One couldn't walk out of an evening without meeting loitering couples in the dusky streets and lanes. The boys had lost all their bashfulness about trying to speak French. They declared they could get along in France with three verbs, and all, happily, in the first conjugation: manger, aimer, payer,--quite enough! They called Beaufort "our town," and they were called "our Americans." They were going to come back after the war, and marry the girls, and put in waterworks!
"Chez-moi, sir!" Bill Gates called to Claude, saluting with a bloody hand, as he stood skinning rabbits before the door of his billet. "Bunny casualties are heavy in town this week!"
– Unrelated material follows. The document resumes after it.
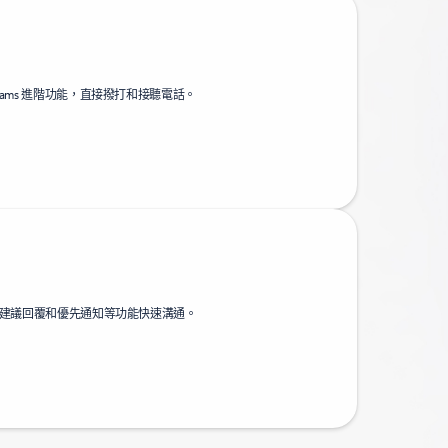
ams 進階功能，直接撥打和接聽電話。
的建議回覆和優先通知等功能快速溝通。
"You know, Wheeler," David remarked one morning as they were shaving, "I think Maxey would come back here on one leg if he knew about these excursions into the forest after mushrooms."
"Maybe."
"Aren't you going to put a stop to them?"
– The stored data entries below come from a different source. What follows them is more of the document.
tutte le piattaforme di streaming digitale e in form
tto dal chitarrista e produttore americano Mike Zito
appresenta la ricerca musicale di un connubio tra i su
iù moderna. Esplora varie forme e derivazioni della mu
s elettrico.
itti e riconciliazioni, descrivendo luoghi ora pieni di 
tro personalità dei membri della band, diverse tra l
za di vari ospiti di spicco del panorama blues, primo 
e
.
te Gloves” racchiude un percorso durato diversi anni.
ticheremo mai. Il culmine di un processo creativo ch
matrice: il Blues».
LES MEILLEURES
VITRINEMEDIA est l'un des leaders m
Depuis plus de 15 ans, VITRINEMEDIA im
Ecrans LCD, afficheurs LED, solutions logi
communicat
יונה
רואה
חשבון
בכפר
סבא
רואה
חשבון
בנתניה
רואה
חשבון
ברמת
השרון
"Not I!" Claude jerked, setting the corners of his mouth grimly.
"If the girls, or their people, make complaint to me, I'll interfere. Not otherwise. I've thought the matter over."
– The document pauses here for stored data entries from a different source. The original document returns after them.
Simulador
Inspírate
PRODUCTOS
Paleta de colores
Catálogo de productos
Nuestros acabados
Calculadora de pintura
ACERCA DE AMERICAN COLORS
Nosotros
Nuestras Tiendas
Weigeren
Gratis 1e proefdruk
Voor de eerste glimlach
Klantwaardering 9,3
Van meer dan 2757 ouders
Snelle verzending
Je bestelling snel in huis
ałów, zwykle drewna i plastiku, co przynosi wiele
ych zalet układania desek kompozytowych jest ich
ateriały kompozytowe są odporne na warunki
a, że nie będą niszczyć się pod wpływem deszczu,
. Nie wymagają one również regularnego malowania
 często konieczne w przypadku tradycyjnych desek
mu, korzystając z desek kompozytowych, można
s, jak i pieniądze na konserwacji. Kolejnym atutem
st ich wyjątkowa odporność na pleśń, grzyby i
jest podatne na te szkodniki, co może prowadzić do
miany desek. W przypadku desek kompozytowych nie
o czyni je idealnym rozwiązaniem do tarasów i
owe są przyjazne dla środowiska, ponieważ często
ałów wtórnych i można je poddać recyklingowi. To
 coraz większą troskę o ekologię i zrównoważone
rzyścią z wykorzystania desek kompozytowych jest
"Oh, the girls--" David laughed softly. "Well, it's something to acquire a taste for mushrooms. They don't get them at home, do they?"
When, after eight days, the Americans had orders to march, there was mourning in every house. On their last night in town, the officers received pressing invitations to the dance in the square. Claude went for a few moments, and looked on. David was dancing every dance, but Hicks was nowhere to be seen. The poor fellow had been out of everything. Claude went over to the church to see whether he might be moping in the graveyard.
There, as he walked about, Claude stopped to look at a grave that stood off by itself, under a privet hedge, with withered leaves and a little French flag on it. The old woman with whom they stayed had told them the story of this grave.